There are two possible ways Iran could sever the supply line in response to a US or Israeli attack – seen as one and the same by Iranian officials – on its nuclear facilities: Shi’ite militia loyal to Tehran could be summoned to fight against US forces across the south, while a riskier strategy would have Iranian armored divisions moving into Iraq in an attempt to cut supply lines and turn toward Baghdad…

Today, armed groups such as Muqtada al-Sadr’s Mehdi Army, which has clashed on and off with coalition forces, and the Badr Organization, the paramilitary wing of the Shi’ite Supreme Council for the Islamic Revolution in Iraq (SCIRI), could mobilize and turn supply roads into a “shooting gallery 400-800 miles long”, according to Patrick Lang, former head of Middle East Intelligence at the Defense Intelligence Agency…

The second option, according to Lind, would be for the Iranian military to deploy forces in sync with a Shi’ite insurrection at the US flank. Armored divisions could move to cut supply lines and then possibly attempt to encircle US troops from the south in a “classic operational maneuver”.

Cutting off their oil eliminates the second option but not the first. For that, Iraq’s Shiites would have to be convinced that we’d win our confrontation with Iran such that they’d be reluctant to attack our flank for fear of later reprisals. But what reason would they have at this point to expect we’d win? We let al-Sadr go and we’d be withdrawing already if anyone other than Bush was president. If you were a Shiite militia leader and America jumped ugly with the mullahs in a contest of wills, who would you bet on?

I do find this part of Herman’s piece interesting, though:

A 30-page document said to issue from the Strategic Studies Center of the Iranian Navy (NDAJA), and drawn up in September or October of last year, features a contingency plan for closing the Hormuz Straits through a combination of anti-ship missiles, coastal artillery, and submarine attacks. The plan calls for the use of Chinese-made mines, Chinese-built missile boats, and more than 1,000 explosive-packed suicide motor boats to decimate any U.S. invasion force before it can so much as enter the Gulf.
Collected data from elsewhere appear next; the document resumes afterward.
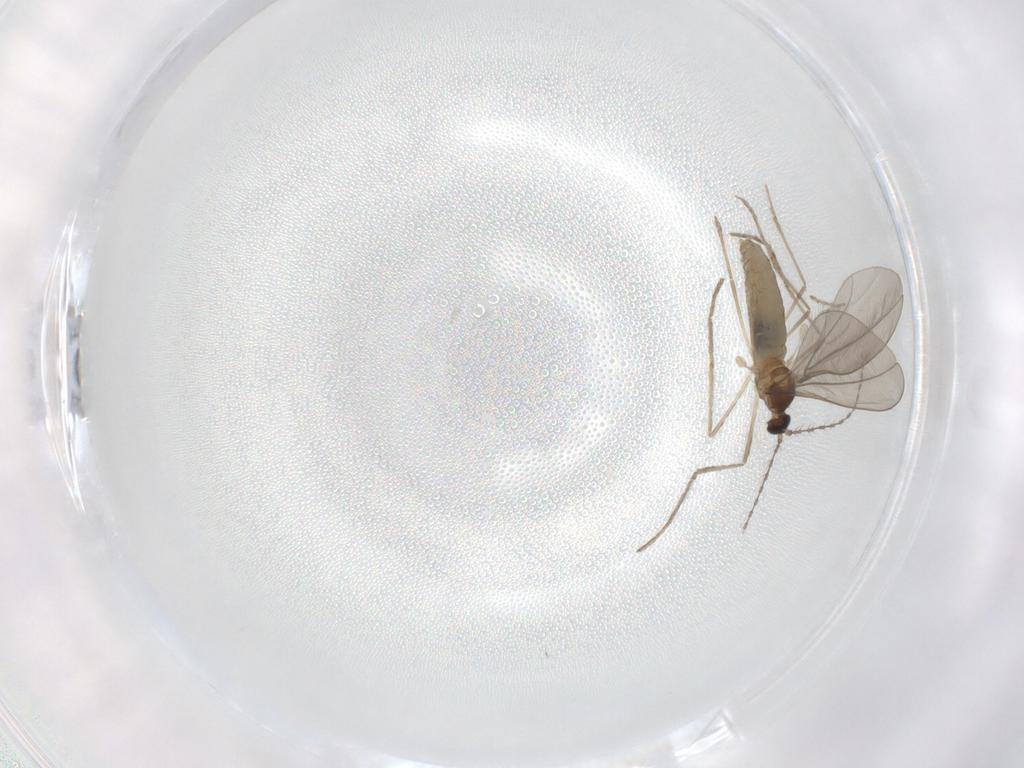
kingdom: Animalia
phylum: Arthropoda
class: Insecta
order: Diptera
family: Cecidomyiidae
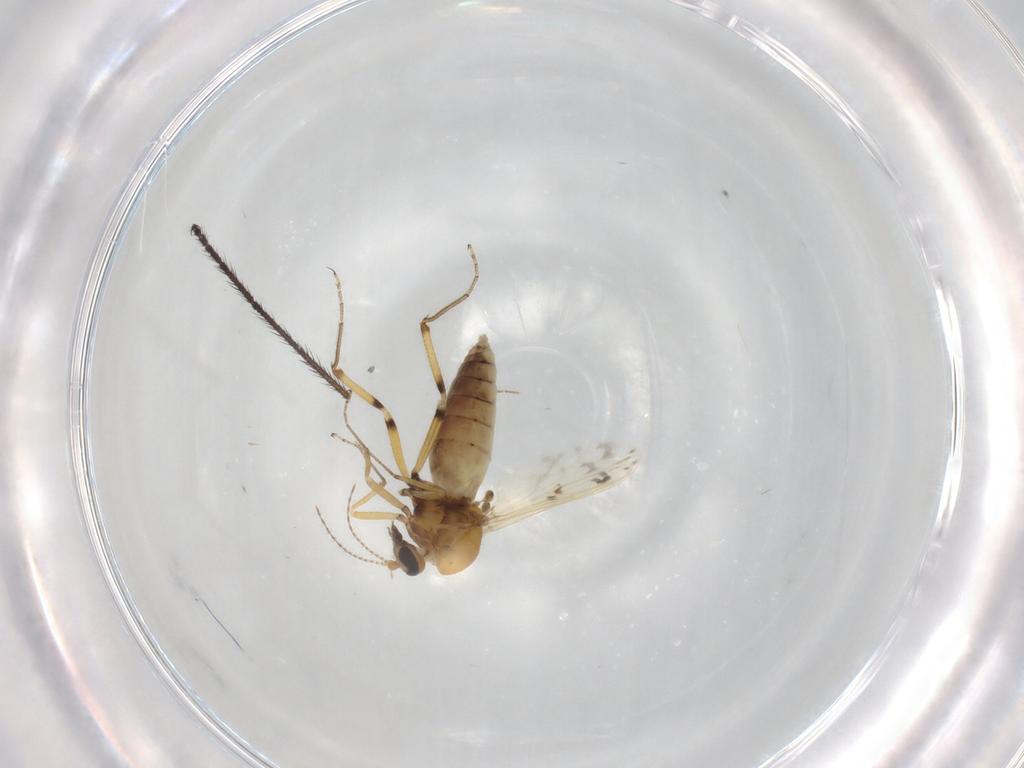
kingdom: Animalia
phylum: Arthropoda
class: Insecta
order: Diptera
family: Ceratopogonidae
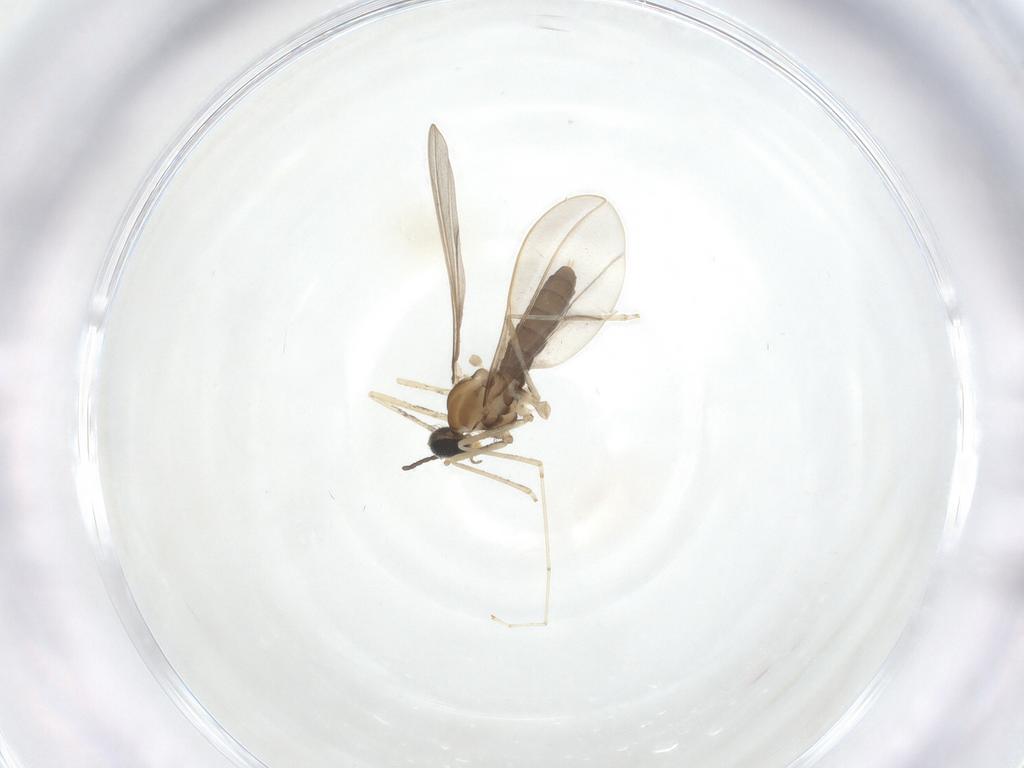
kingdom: Animalia
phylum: Arthropoda
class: Insecta
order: Diptera
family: Cecidomyiidae
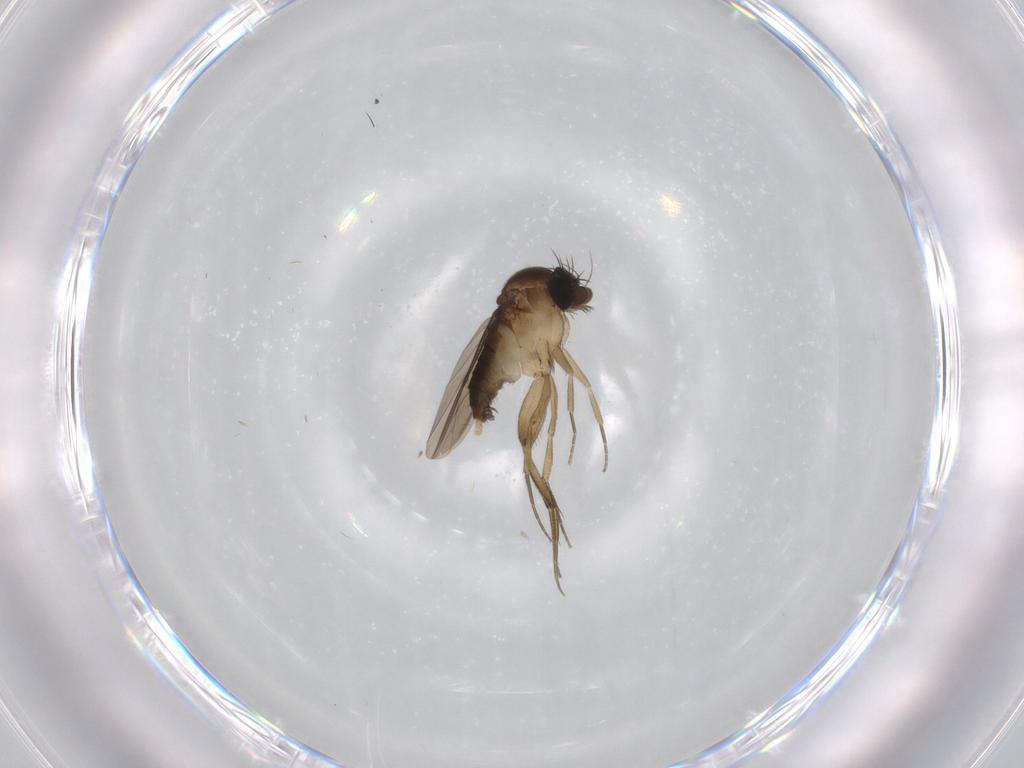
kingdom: Animalia
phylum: Arthropoda
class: Insecta
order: Diptera
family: Phoridae
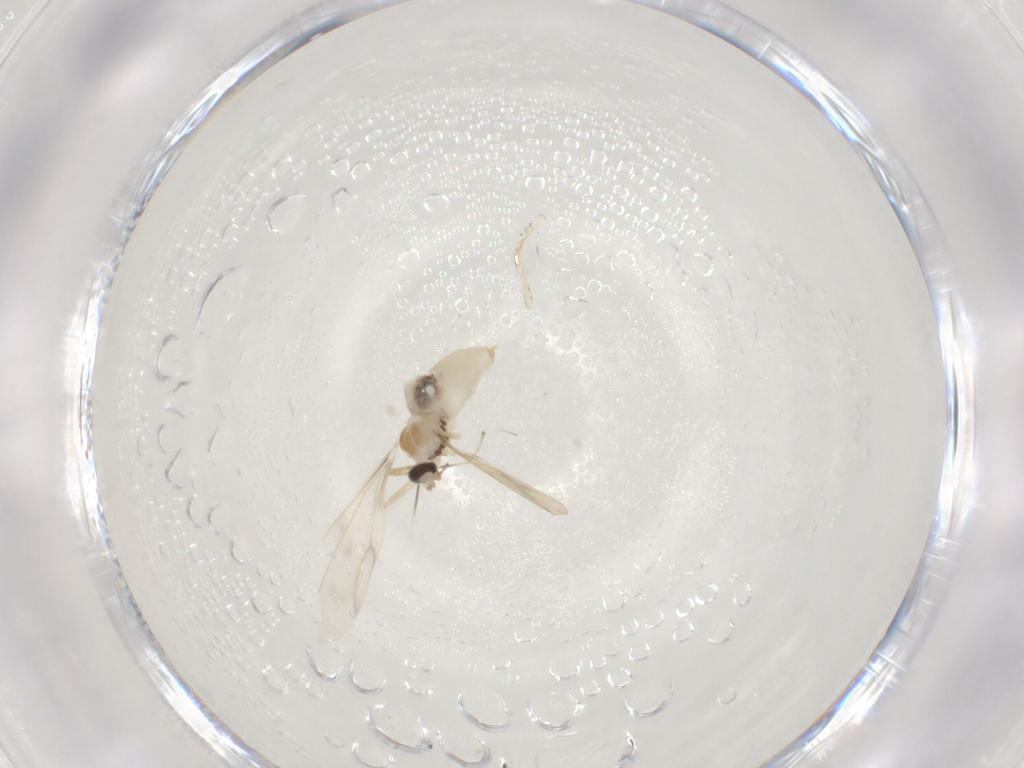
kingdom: Animalia
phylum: Arthropoda
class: Insecta
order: Diptera
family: Cecidomyiidae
Iran’s missile units, manned by the regime’s Revolutionary Guards, would be under instruction to take out more than 100 targets around the Gulf rim, including Saudi production and export centers.

Would Iran really want to draw the Saudis and, by extension, the rest of the Sunni world into this unless absolutely necessary? In a standoff with America they’d be counting on them for Muslim solidarity. What do they gain by antagonizing them?

Anyway, food for thought.

Meanwhile, Elie Wiesel says the hour’s late.